Analysts want firmer entrenchment of human rights, democratic values
By Nsikan Ikpe
For President Adama Barrow of the Gambia, the freedom walk continues. Last week, his government pardoned another 84 prisoners.
This new application of the ‘prerogative of mercy’ is coming some two weeks after a similar release of 174 prisoners.
Without any doubt, the releases are in the bid to sweep up some of the old legacies of Yahya Jammeh, the dictator who singularly dominated the nation for some two decades. Barrow, a beneficiary of concerted action brought to bear on the ousted dictator, finally came into office with the backing of the regional grouping, the Economic Community of West African States, ECOWAS and the United Nations Security Council.
The new pardon involved prisoners who had been held in three different jails, a government source confirmed, and it included the very notorious Mile Two jail whose director had been dismissed a few weeks ago by the new President.
‘The Prison high command Thursday released 98 prisoners who were held at Mile Two, Old Jeshwang and Janjanbureh Prisons. They were discharged on the directive of President Adama Barrow,’ the source said.

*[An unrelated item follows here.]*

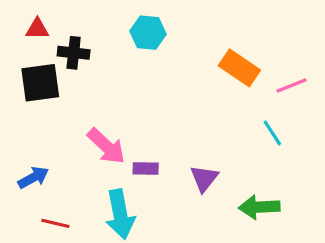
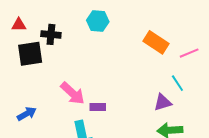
red triangle: (37, 29) -> (19, 25), moved
purple triangle: (204, 178) -> (163, 102), moved, turned 36

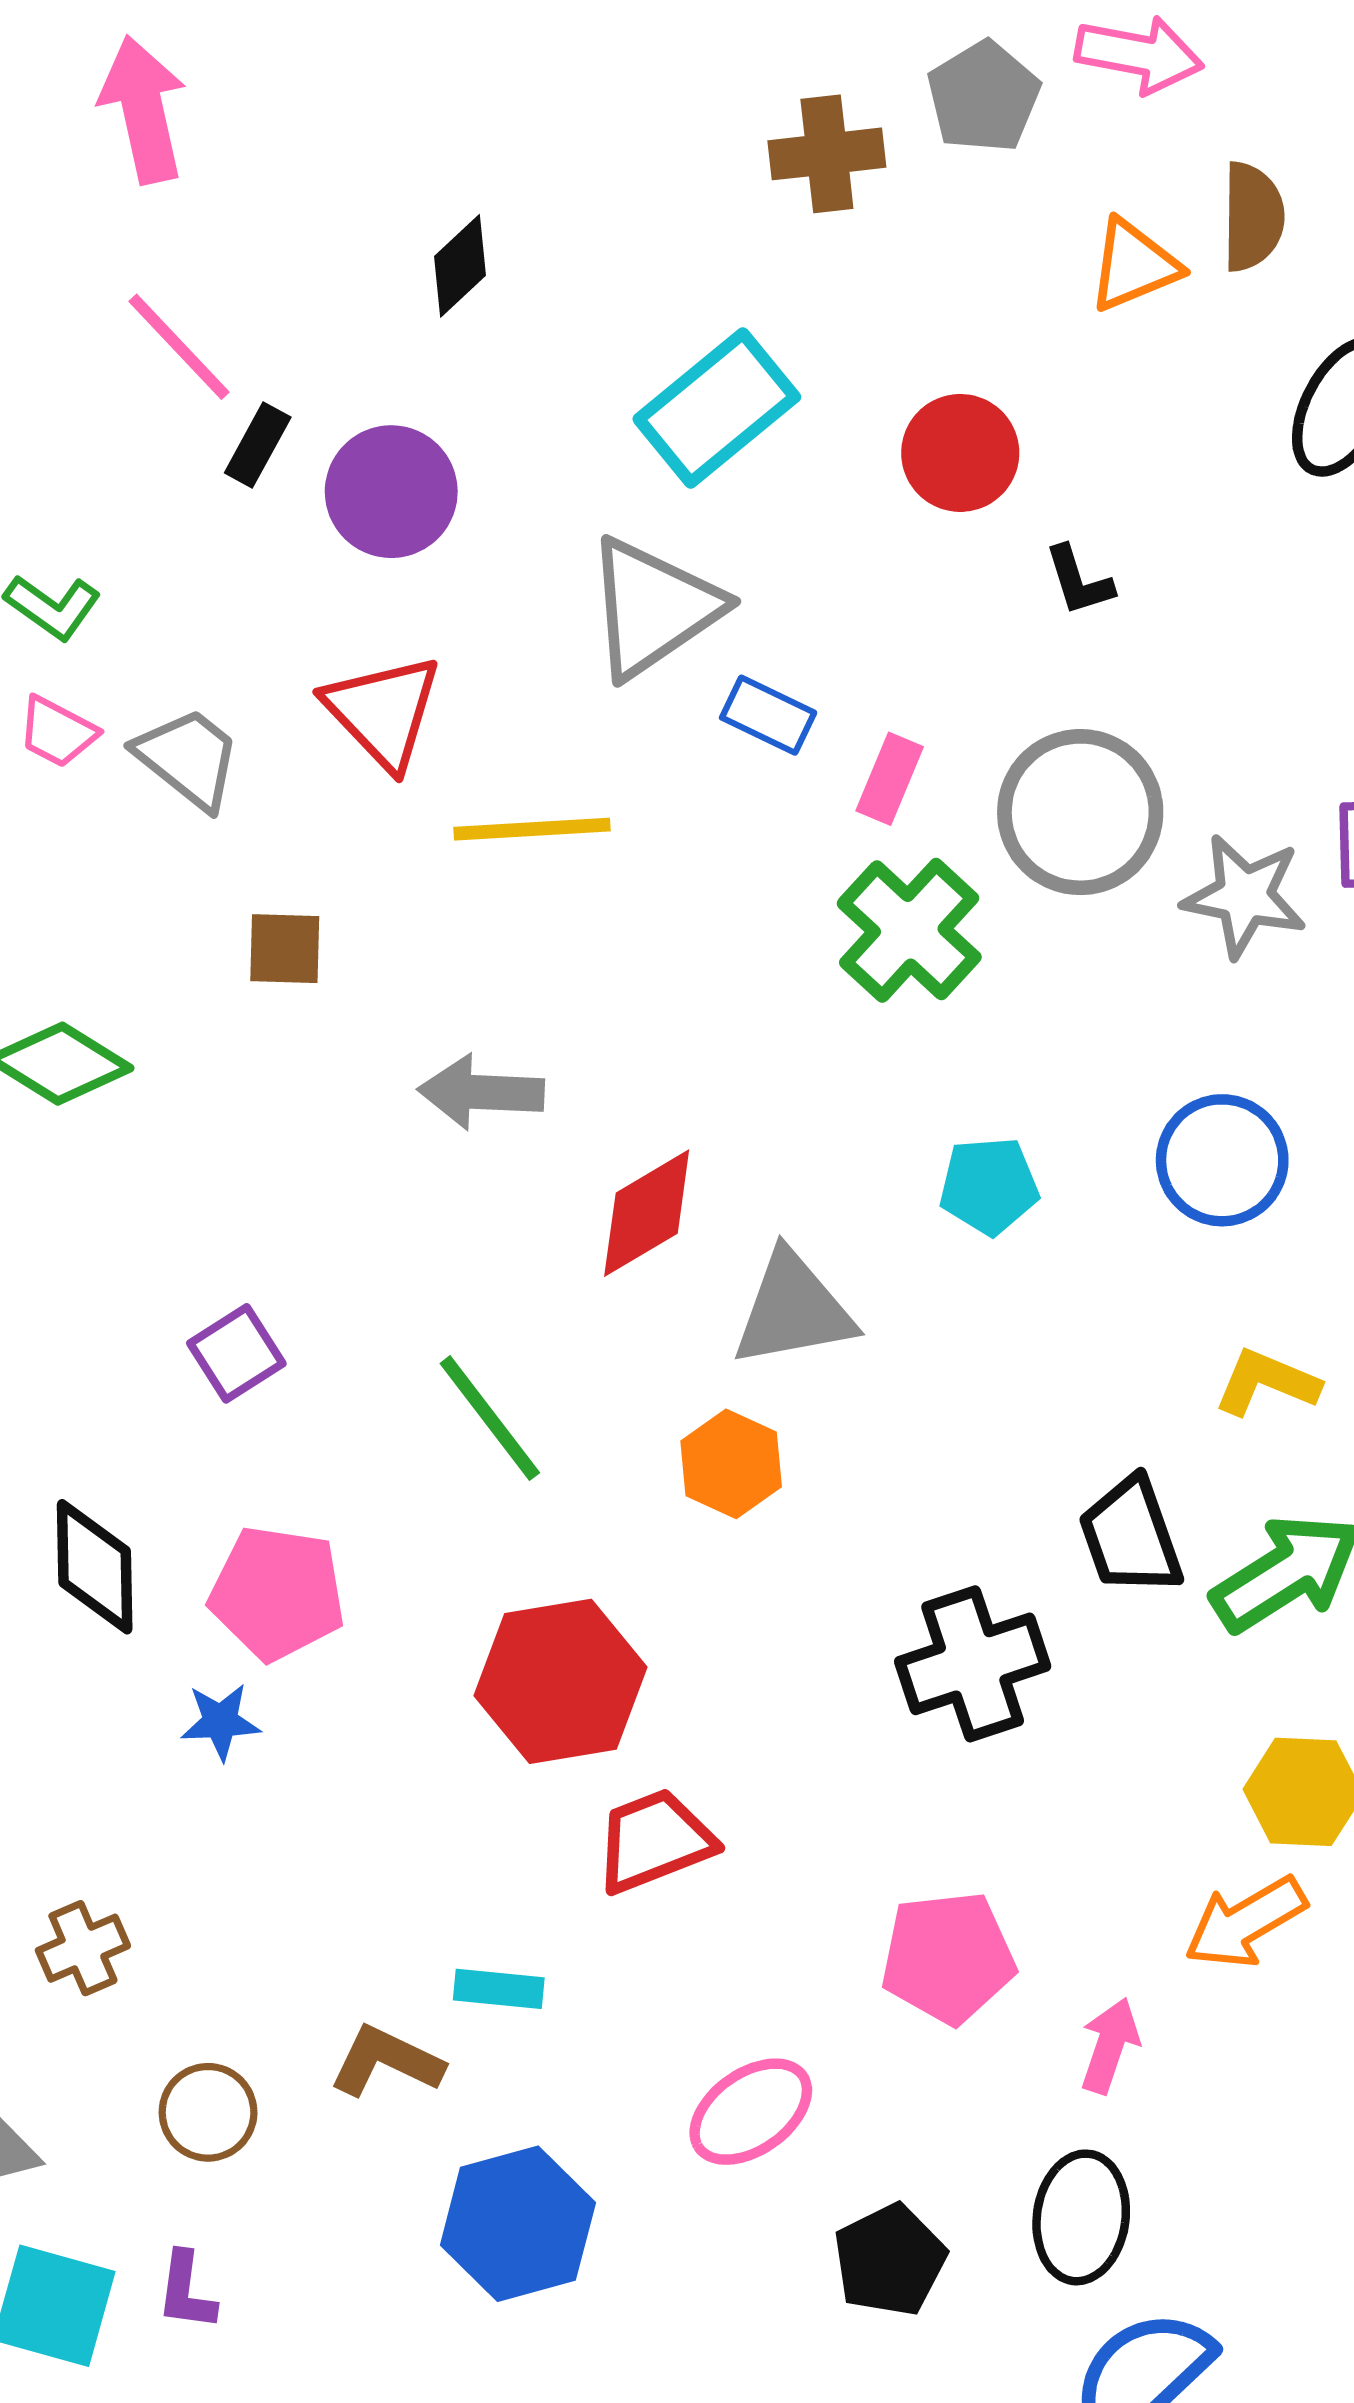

This comes barely two weeks after the president initially pardoned 174 prisoners.
Among the freed prisoners were rapists, robbers, burglars and people convicted of firearms offences, the source added. Sixteen were foreign nationals from Senegal, Guinea and Sierra Leone.
It was also reported that President Barrow may have been convinced to act after Mai Fatty, the Interior Minister pledged to build facilities in line with international norms after shocking footage emerged of prisoners kept in dark and bare concrete cells.
Building on this analysts are asking the administration to go the whole hog and deeply institutionalise the rule of law and human rights observance as a given in Gambian society.
This is more so when the incumbent President is constitutionally barred from seeking a second term in office.